Using the records below, locate all lines containing "Bearing" and return them.

Content revision data:
Start of Block

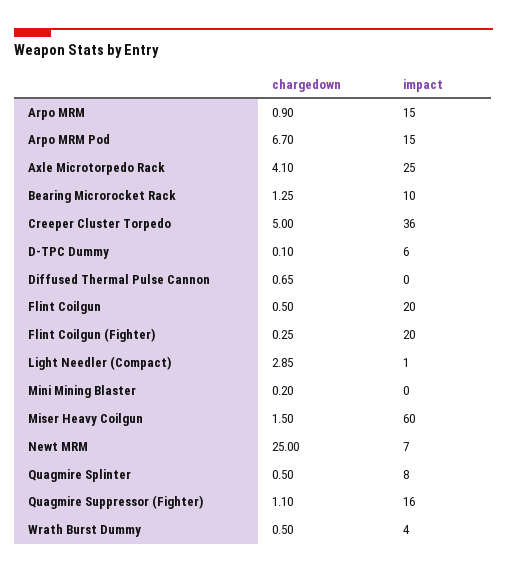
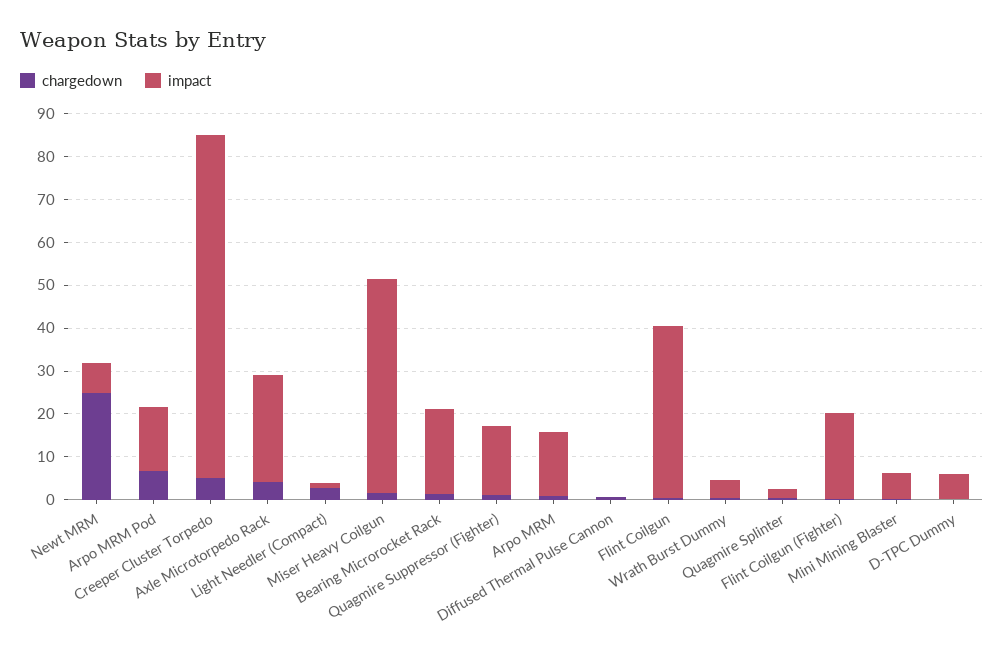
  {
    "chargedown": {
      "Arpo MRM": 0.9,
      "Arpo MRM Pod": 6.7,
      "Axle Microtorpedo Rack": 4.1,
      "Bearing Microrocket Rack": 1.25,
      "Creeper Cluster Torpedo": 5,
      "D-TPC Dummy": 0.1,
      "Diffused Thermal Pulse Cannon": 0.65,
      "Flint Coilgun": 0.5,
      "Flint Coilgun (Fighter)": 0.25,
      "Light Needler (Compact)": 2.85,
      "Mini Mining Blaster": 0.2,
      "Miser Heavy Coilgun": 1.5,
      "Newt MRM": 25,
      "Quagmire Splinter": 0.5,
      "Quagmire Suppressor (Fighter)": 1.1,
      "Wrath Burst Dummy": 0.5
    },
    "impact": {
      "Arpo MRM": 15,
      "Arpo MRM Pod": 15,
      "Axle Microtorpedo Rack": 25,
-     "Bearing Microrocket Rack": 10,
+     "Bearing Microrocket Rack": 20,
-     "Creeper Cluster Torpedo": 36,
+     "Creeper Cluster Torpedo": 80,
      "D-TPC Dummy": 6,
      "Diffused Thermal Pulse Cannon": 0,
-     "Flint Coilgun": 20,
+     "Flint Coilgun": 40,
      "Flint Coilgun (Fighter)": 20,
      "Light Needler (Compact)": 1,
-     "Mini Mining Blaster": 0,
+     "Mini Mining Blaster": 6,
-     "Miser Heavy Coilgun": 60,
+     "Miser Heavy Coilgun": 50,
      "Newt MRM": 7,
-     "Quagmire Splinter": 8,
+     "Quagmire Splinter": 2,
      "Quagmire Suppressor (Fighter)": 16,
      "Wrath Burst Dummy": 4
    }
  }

End of Block

**Written solution**.
      "Bearing Microrocket Rack": 1.25,
-     "Bearing Microrocket Rack": 10,
+     "Bearing Microrocket Rack": 20,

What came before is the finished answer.